We went out to gather more garlic mustard greens and green seed pods to boil and stuff into a bread to take to a potluck letterboxing gathering. It was Wanda and Pete's retirement from letterboxing, and a great group of friendly letterboxers showed up to hike, eat, exchange and chat. We met Veganf, Misplaced Manatee and lionsmane, and chatted with Celtic Roots, Bluebird, Wanda and Pete, and others. Lenny from The Compass Cuties made some fresh Rhode Island Chowder to end the afternoon. Robert hiked with some folks, and Teabass was so brave to try some wild edibles they found!
At the Browning Mill Pond Recreational Area, we found the biggest patches of Indian cucumber (Medeola virginiana) we have seen. In some areas like Florida and Illinois the plant is endangered. We don't usually dig a lot of roots, since they are small and it kills the plant, but they make a nice trailside nibble. They like rather wet and shady areas with rich soil. The foliage is out now, and some plants are producing flowers. Robert brought some home to sautée, and they keep their sweet crunchiness with cooking. We planted Foraging Indian Cucumber last year at Gay City State Park in Hebron, Connecticut.

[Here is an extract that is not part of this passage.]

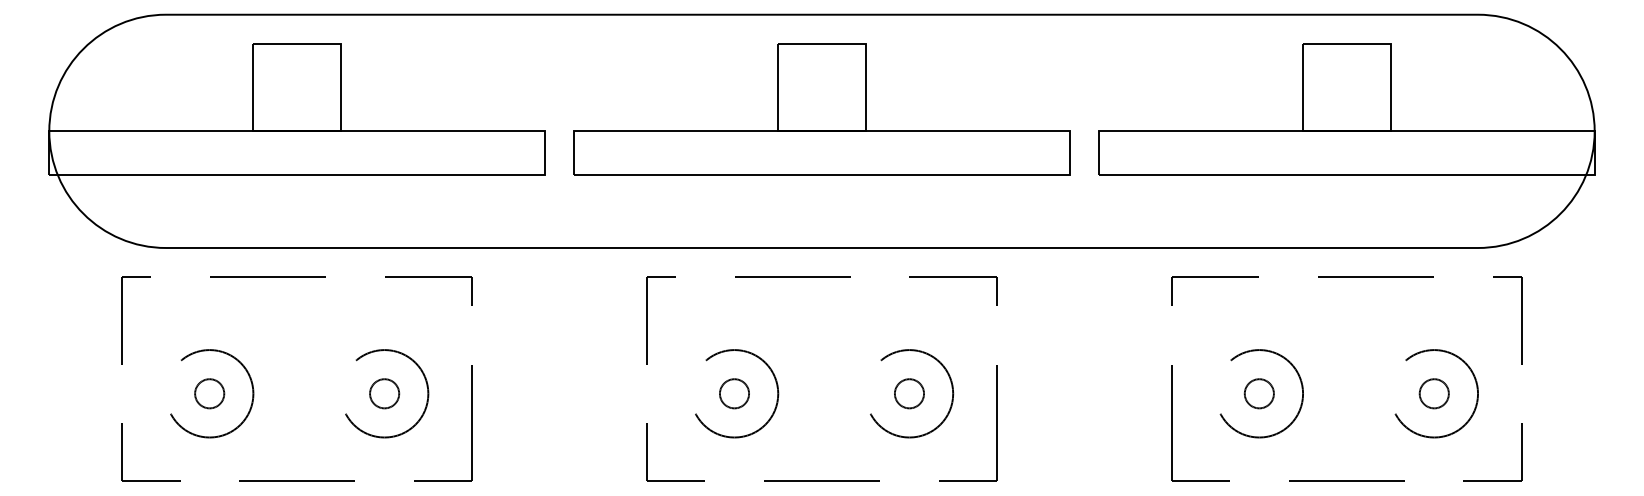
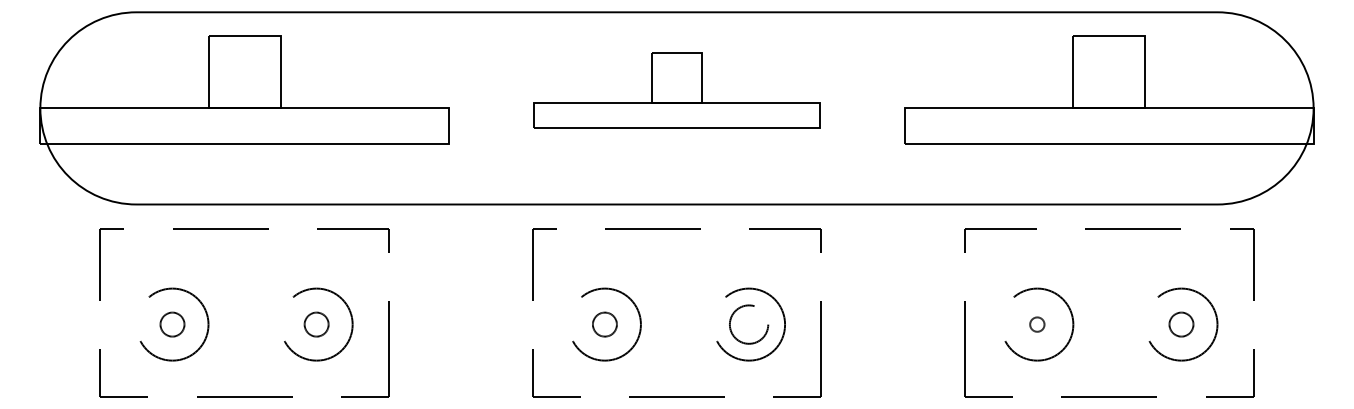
part: (821, 109) -> (676, 90), size x0.7
circle: (909, 393) -> (749, 324), size x1.6
circle: (1258, 393) -> (1036, 324), size x0.6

Another new edible we tried this week is smilax, or greenbrier. There are more than 300 species of smilax, but they all have similar characteristics. They are a vining shrub and will grow into large thickets. They have thorns and tendrils, and the identification is based on the placement of the leaves and tendrils. The very top portion of the vine is snapped off, and either eaten raw or lightly boiled. We both agreed it is pretty tasty, and will experiment with it some more.
We noticed the withered, brown Japanese knotweed patches along the roadsides in rural Connecticut. They are spraying them with herbicides to try to eradicate this invasive plant, but I think all they are accomplishing is poisoning the environment. It takes numerous applications of poison to kill the plant since it reproduces through it's rhizomes as well as it's seeds. We do not recommend foraging near roadways and along railroad tracks due to herbicide and poison usage, and pollution from cars and salt.